Par rapport aux frais de scolarité, au départ, j'aurais été favorable à une hausse raisonnable et je le suis toujours. Je suis sensible à tes arguments. J'aurais aimé ça en discuter avec des gens plus ouverts, jeudi dernier. Et notre jeunesse, si elle s'éveille à la chose politique et sociale dans cette crise, elle nous apprend quelque chose sur nous-mêmes et la société dans laquelle on vit, et ça me donne de l'espoir pour la société qu'on veut. D'ailleurs, le mouvement est devenu beaucoup plus large que la grêve étudiante.

Zoreilles a dit…

@ Nanou : C'est pas moi non plus qui vais reprocher aux jeunes (et maintenant à tous) de se lever debout, de marcher et d'exprimer leur opinion, ce en quoi ils croient assez pour se mobiliser et faire front commun!

Qui sait ce qui va ressortir de tout ça? Comme le disait Farlardeau, « On va toujours trop loin pour ceux qui ne vont nulle part ». Et j'aime toujours cette phrase de Georges Dor « Un homme debout, c'est le plus beau des monuments ».

Quand le Québec d'un bout à l'autre (et c'est grand, le Québec!...) se rallie autour d'une idée, d'un projet, d'une volonté, d'une vision, d'une fierté, je ne peux qu'encourager ce mouvement.
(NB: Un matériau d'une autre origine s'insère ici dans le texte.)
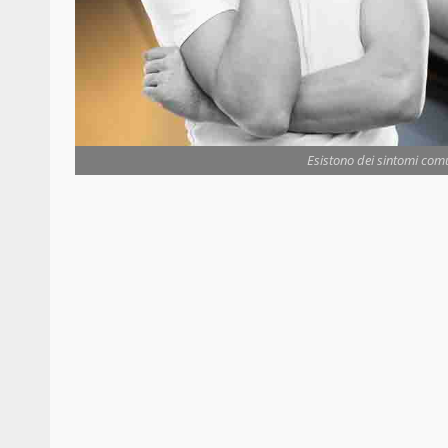
Esistono dei sintomi comun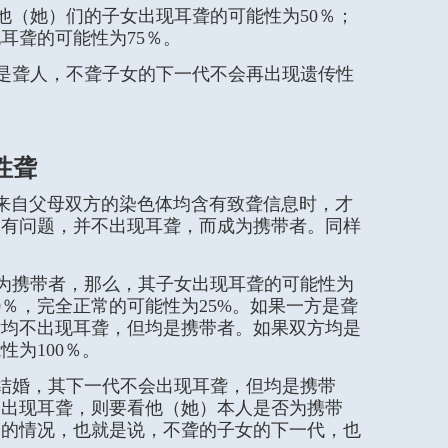
（她）们的子女出现耳聋的可能性为50％；
耳聋的可能性为75％。
是聋人，不聋子女的下一代不会再出现遗传性
。
性聋
来自父母双方的染色体均含有致聋信息时，才
体有问题，并不出现耳聋，而成为携带者。同样
为携带者，那么，其子女出现耳聋的可能性为
0％，完全正常的可能性为25%。如果一方是聋
女均不出现耳聋，但均是携带者。如果双方均是
为100％。
结婚，其下一代不会出现耳聋，但均是携带
会出现耳聋，则要看他（她）本人是否为携带
偶的情况，也就是说，不聋的子女的下一代，也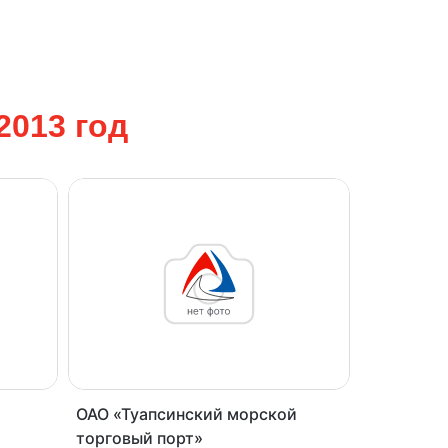
2013
год
ОАО «Туапсинский морской
торговый порт»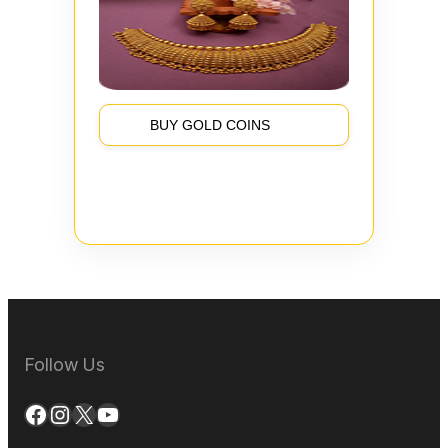
BUY GOLD COINS
Follow Us
Facebook
Instagram
X
YouTube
D'ailleurs, la peur n'a jamais mené nulle part. La confiance, la fierté, la solidarité, oui.

Caboche a dit…

Petit ajout.
Hormis agiter ta casserole, tu peux manifester ta grogne contre la loi 78 en signant une pétition en ligne pour contester cette loi en cours. Ça perturbe moins le calme et le silence de la forêt tout en étant efficace, légal et démocratique.
C’est ce que j’ai choisi de faire.
Tu n’as qu’à chercher sur Google : pétition contre la loi 78.

Zoreilles a dit…

@ Caboche : C'est déjà fait dans mon cas.
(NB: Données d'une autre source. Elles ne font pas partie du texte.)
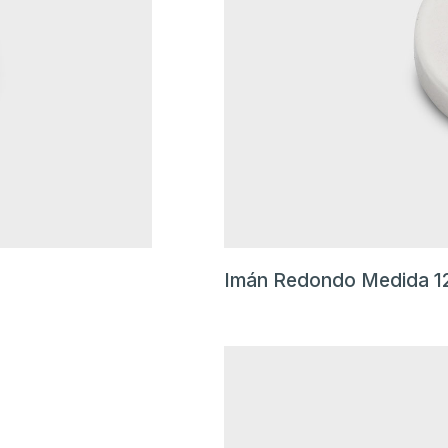
Imán Redondo Medida 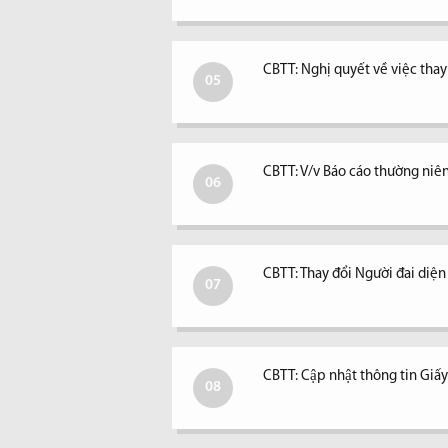
CBTT: Nghị quyết về việc tha
05
CBTT: V/v Báo cáo thường niê
06
CBTT: Thay đổi Người đai diệ
07
CBTT: Cập nhật thông tin Giấ
08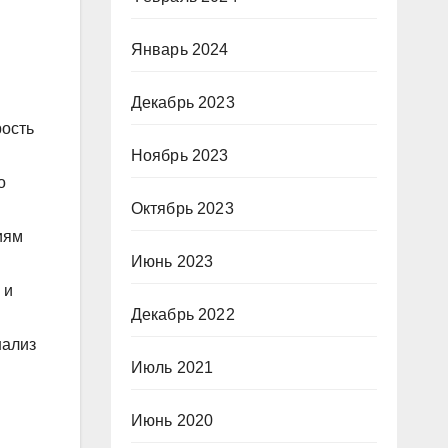
Январь 2024
Декабрь 2023
рость
Ноябрь 2023
о
Октябрь 2023
иям
Июнь 2023
 и
Декабрь 2022
нализ
Июль 2021
Июнь 2020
Je suis dans le calme et le silence de la forêt seulement la fin de semaine!

Et merci pour la suggestion, j'espère qu'on nous imitera en grand nombre ;o)

Mijo a dit…

De chez nous, on parle si peu de cette crise qui secoue le Québec que l'on a du mal à comprendre ce qui se passe quand enfin on en parle. Heureusement pour cela qu'il y a FB et les amis du Québec pour y voir plus clair mais je suis encore loin d'avoir compris grand chose.

Belle Félixe encore toute innocente.

Zoreilles a dit…

@ Mijo : Cette crise sociale qui secoue le Québec, je peux te la résumer bien simplement : c'est plus profond que la jeunesse du Québec qui se rebiffe contre une hausse de 75 % des frais de scolarité, on assiste à un ras-le-bol généralisé contre le gouvernement actuel et tous les partis politiques en place qui ne feraient pas mieux et ne proposent rien de vraiment mobilisateur pour faire changement. Mon résumé est trop simple, diront certains, mais tu as là mon point de vue personnel. J'ai le droit, c'est mon blogue!

Oui, heureusement qu'il y a des petites Félixe pour nous consoler!